繁華街にある軍用地を払下げ、巨額のキックバックを

 谷の実家は河南省濮陽市孟軻郷東白倉村にある。弟の家など3軒が地下でつながり、30メートルの通路になっている。ここに名酒が山のように積まれ貯蔵されていた。家宅捜査は2晩続き、物品はトラックに積み込まれ、深夜になって市内の武装警察支部に運ばれていった。「市民に目撃されるのを避けたかった」ためだろう。しかし、谷はここに住んでいなかった。村トップで党支部書記だった谷俊山の実弟、谷献軍の家も家宅捜査されたが、無駄足だった。既に物品は移された後であり、酒の空箱だけが残っていた。

 既に前年の旧正月前に北京からやって来た軍の規律委員会、検察院の捜査員が濮陽軍分区内部宿舎に滞在し、谷の捜査は濮陽中に知れ渡った。旧正月にも捜査チームは留まり、3、4月には党中央規律委員会(日本でいう地検特捜部のような汚職取り締まり機構:筆者)、最高検察院の捜査員も加わって十数人の合同捜査班が組織されて捜査に実質的進展があった。

 捜査グループは谷献軍が濮陽で起業した軍用物資メーカーを捜査し、派出所から谷俊山の戸籍資料を取り寄せて照合した。捜査グループは濮陽市の主要幹部、濮陽市高新区責任者にも捜査協力を仰ぎ、谷俊山についての報告書を作成した。12年5月に谷俊山は正式に職務停止となった。

 谷俊山は総後勤部のインフラ住宅部事務局の主任、住宅土地管理局局長、インフラ建設住宅部副部長、部長や全軍緑化委員会事務局主任、全軍住宅改革事務局主任などを歴任した。

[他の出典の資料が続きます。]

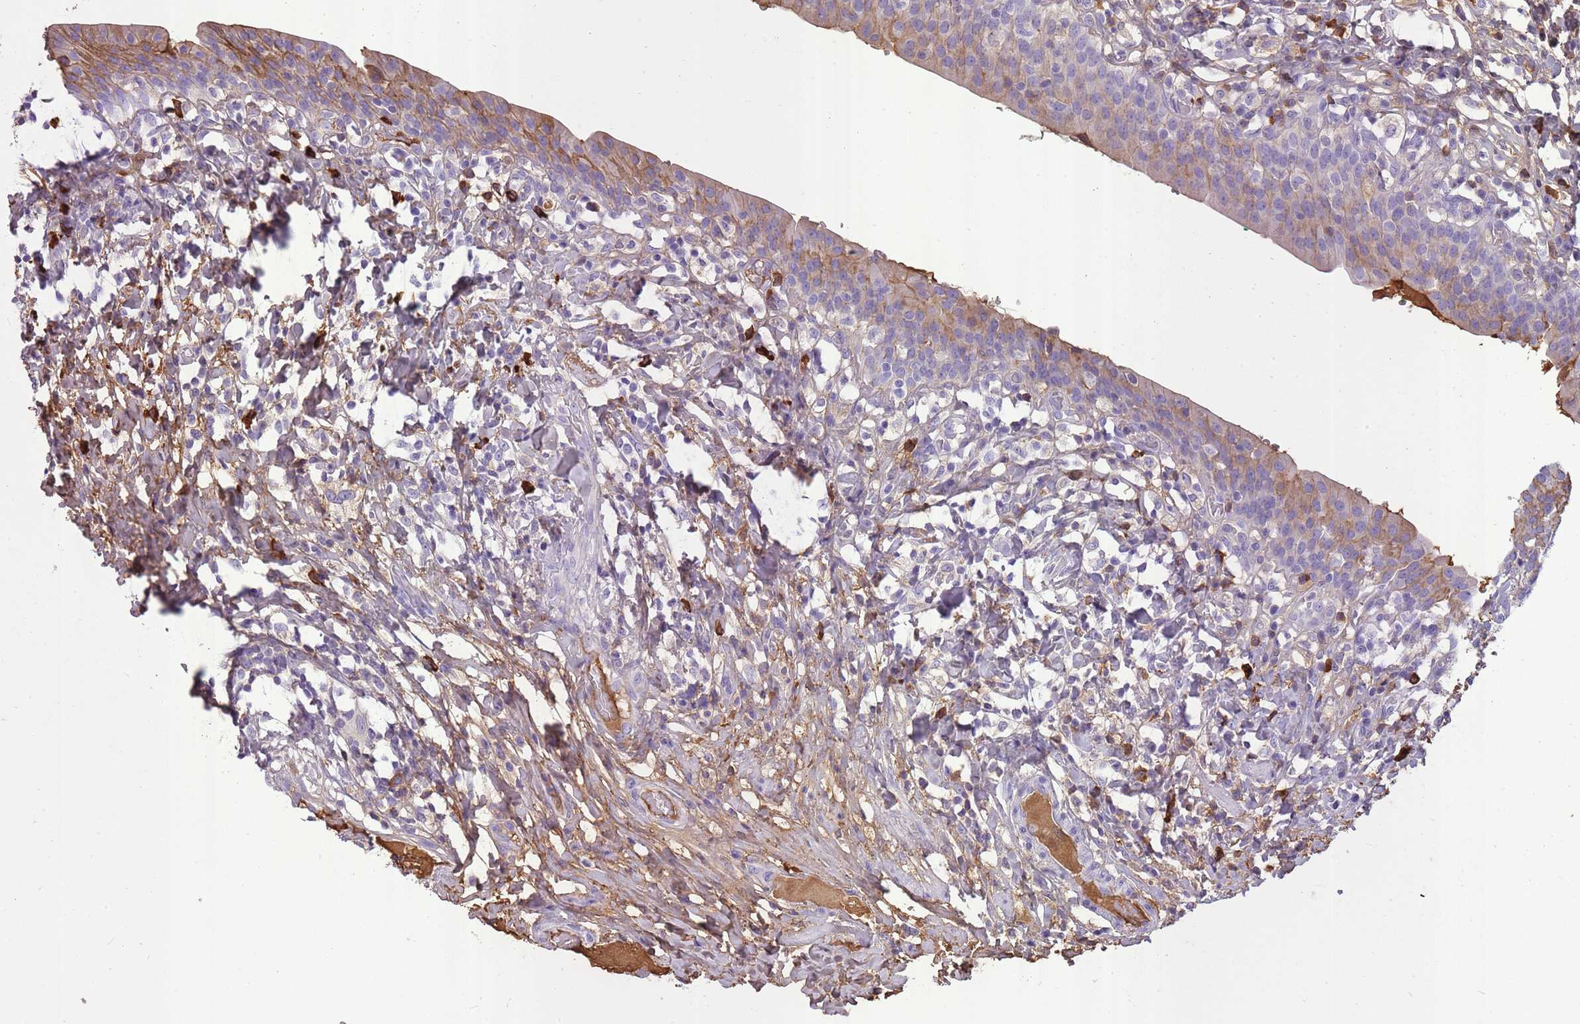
{"staining": {"intensity": "moderate", "quantity": "25%-75%", "location": "cytoplasmic/membranous"}, "tissue": "urinary bladder", "cell_type": "Urothelial cells", "image_type": "normal", "snomed": [{"axis": "morphology", "description": "Normal tissue, NOS"}, {"axis": "morphology", "description": "Inflammation, NOS"}, {"axis": "topography", "description": "Urinary bladder"}], "caption": "Urothelial cells demonstrate medium levels of moderate cytoplasmic/membranous staining in approximately 25%-75% of cells in normal urinary bladder.", "gene": "IGKV1", "patient": {"sex": "male", "age": 64}}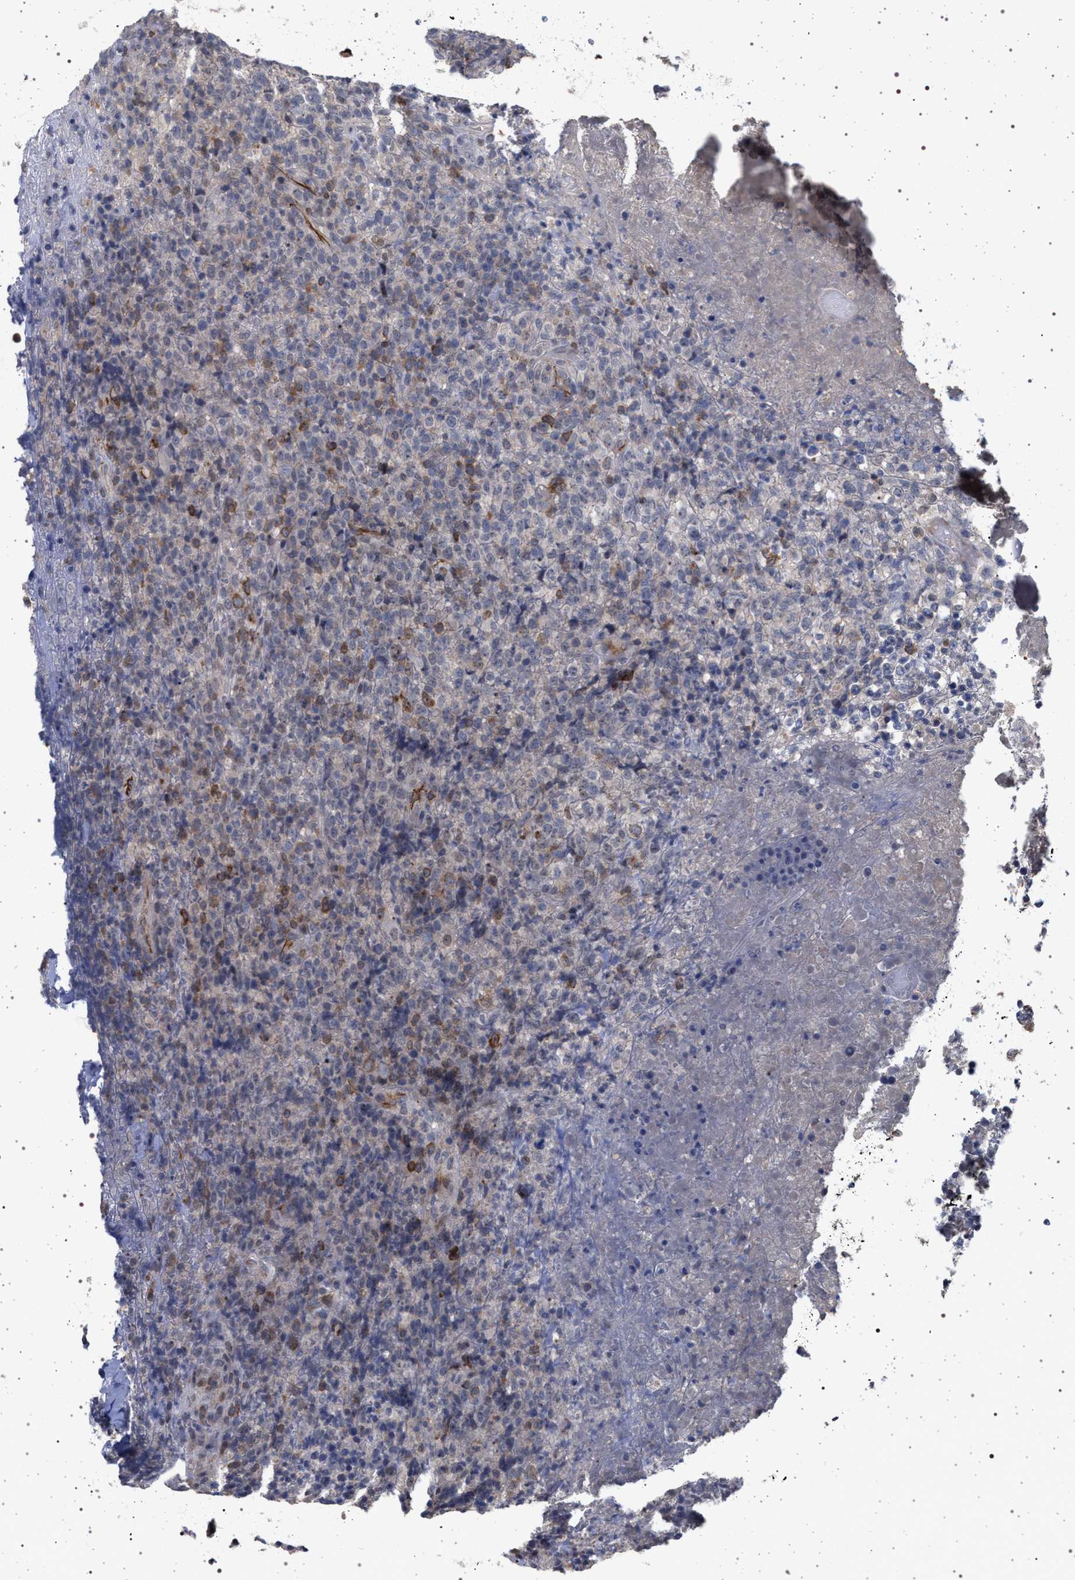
{"staining": {"intensity": "moderate", "quantity": "25%-75%", "location": "cytoplasmic/membranous"}, "tissue": "lymphoma", "cell_type": "Tumor cells", "image_type": "cancer", "snomed": [{"axis": "morphology", "description": "Malignant lymphoma, non-Hodgkin's type, Low grade"}, {"axis": "topography", "description": "Lymph node"}], "caption": "Approximately 25%-75% of tumor cells in lymphoma demonstrate moderate cytoplasmic/membranous protein positivity as visualized by brown immunohistochemical staining.", "gene": "RBM48", "patient": {"sex": "male", "age": 66}}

在職期間中に軍の住宅基準は大幅に引き上げられ、軍宿舎は4回にわたり大規模な住宅建設を拡大し、住宅レベル向上が図られた。この過程で繁華街にある軍用地を払下げ、巨額のキックバックを受けたのだ。

 北京で谷が目を付けた環状二号線地域の軍用地は数十箇所、マンションは数十部屋に上る。贈り物として考えていたという。上海ではある軍用地を20億元(300億円超)で売却し、その6%が谷の懐に入ったとされる。濮陽で谷一族が土地を奪い取り開発したマンションは悪名高く、谷は不動産業者と結託して土地を横流しして手数料を受け取った。更に上をめざし、パートナー作りにも精を出した。自分の「赤い血統」(共産党の血筋を強調する言い方:筆者)を強めるべく、人を雇って父親の伝記を執筆させ、彼の経歴を誇張し、「革命烈士」にでっち上げた。父親の「革命烈士墓地」さえ造成した。

谷俊山の汚職発覚から10か月経って捜査員が濮陽の実家を家宅捜査し、栄華を誇った谷一族の崩壊が始まった。13年1月16日に谷俊山の弟、谷献軍が贈収賄の容疑者として指名手配され、8月に捕まった。